SAN ANTONIO (AP) – Amid the rocky Israeli hills overlooking the Sea of Galilee, a Trinity University professor and a student have helped researchers excavate an ancient Jewish village and a monumental synagogue possibly dating back 1,700 years.
About two weeks ago, the crew unexpectedly uncovered portions of a colorful mosaic floor on one of the synagogue’s aisles, said Chad Spigel, assistant professor of religion at Trinity.
One portion of the mosaic depicts a biblical scene: Samson exacting fiery revenge against the Philistines for giving away his wife. The other showcases what appear to be two female faces with an inscription that is likely in ancient Aramaic, Spigel said.
While the project primarily seeks to date the synagogue and teach students how to excavate, the discoveries associated with the dig might help scholars better understand how Judaism developed in antiquity, Spigel said.
“Judaism shifted from temple worship—meaning you offered sacrifices—to synagogue worship at some point,” Spigel said. “The question is: When?”
Some researchers now believe that shift was more gradual than previously thought, he said.
The excavation of the ancient village of Huqoq, led by experts from the University of North Carolina at Chapel Hill and the Israel Antiquities Authority, just wrapped up its second season but is expected to continue each summer for the next five years.
When the researchers excavate below the mosaic floor, they hope to find coins, which might contain dates or faces of historical leaders, and pottery pieces, which can be dated depending on their style, Spigel said.
Dating this site, possibly from the late Roman period, could be helpful in determining a time frame for similar mosaics and synagogues elsewhere, he said.
Spigel said that based on the size of the stones in the foundation and walls of one corner of the synagogue, he believes that the structure might have seated between 200 and 400 people. The mosaic inside was made from colored stone cut into squares or triangles.
“Our mosaics are also important because of their high artistic quality and the tiny size of the mosaic cubes,” said project leader Jodi Magness of the University of North Carolina at Chapel Hill in a news release. “This, together with the monumental size of the stones used to construct the synagogue’s walls, suggest a high level of prosperity in this village, as the building clearly was very costly.”
The portion of the mosaic with two women’s faces contains a sentence fragment with a word that could mean either “commandment” or “good deed” and another word that refers to “labors,” Spigel said.

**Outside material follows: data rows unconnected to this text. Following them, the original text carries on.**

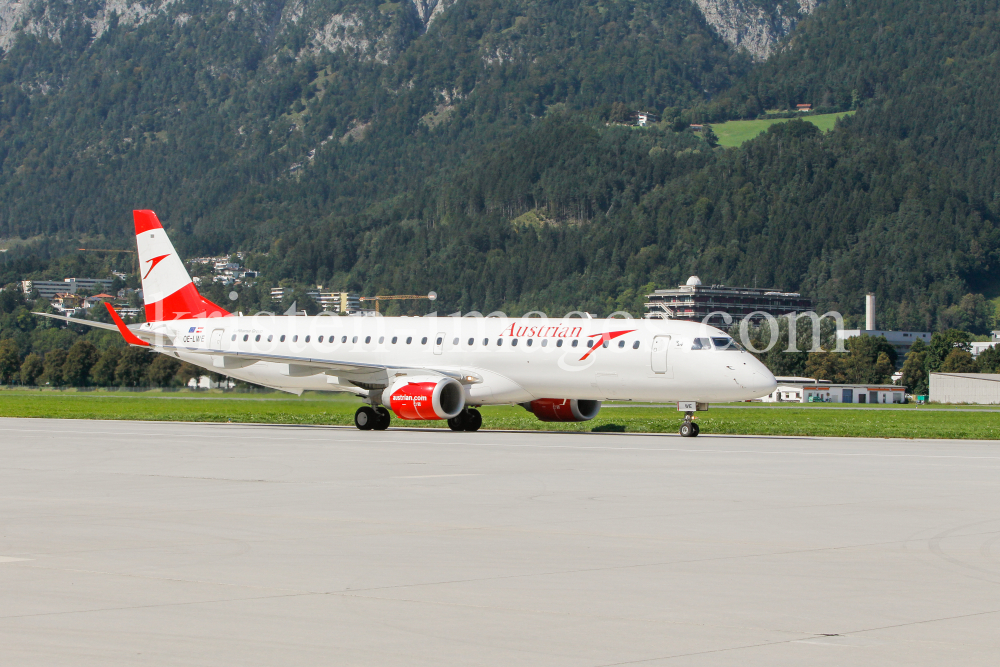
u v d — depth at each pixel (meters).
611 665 13.95
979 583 18.94
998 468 40.25
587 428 66.62
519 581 19.02
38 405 108.00
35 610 16.84
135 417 80.69
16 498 30.75
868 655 14.43
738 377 56.56
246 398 128.88
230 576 19.44
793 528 25.03
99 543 22.95
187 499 30.42
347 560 20.97
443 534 24.11
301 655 14.38
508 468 39.72
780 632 15.58
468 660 14.16
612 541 23.19
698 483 34.59
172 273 75.81
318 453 46.69
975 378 173.62
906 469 39.75
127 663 14.02
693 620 16.25
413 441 54.78
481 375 62.94
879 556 21.48
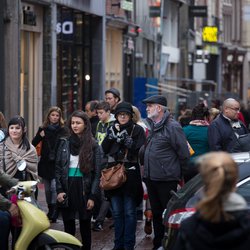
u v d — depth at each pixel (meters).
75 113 21.00
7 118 39.75
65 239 18.11
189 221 10.50
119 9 63.12
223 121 24.72
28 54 43.56
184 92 79.19
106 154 22.59
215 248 10.31
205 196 10.35
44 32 45.41
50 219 27.81
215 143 24.59
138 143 22.47
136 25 68.75
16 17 40.12
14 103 40.16
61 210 21.17
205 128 25.83
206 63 105.69
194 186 15.73
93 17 57.16
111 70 63.50
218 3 119.88
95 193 20.98
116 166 22.16
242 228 10.28
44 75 45.50
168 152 22.25
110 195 22.53
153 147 22.30
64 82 49.91
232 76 129.75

The phrase might deal with the rewards for following the commandments, though researchers will compare it with inscriptions at other ancient synagogues and texts from the period to fill in the blanks.
The second image is believed to depict a passage from the Old Testament book of Judges in which Samson ties the tails of foxes together and places a torch between them to light the Philistines’ crop fields on fire, an act of revenge after his wife was given away to his companion.
“There’s another synagogue a few miles away that also has a scene from the Samson stories. So this is the second example we have of a mosaic with a Samson story from the general time period,” said Spigel, adding that they are now looking into this discovery’s significance.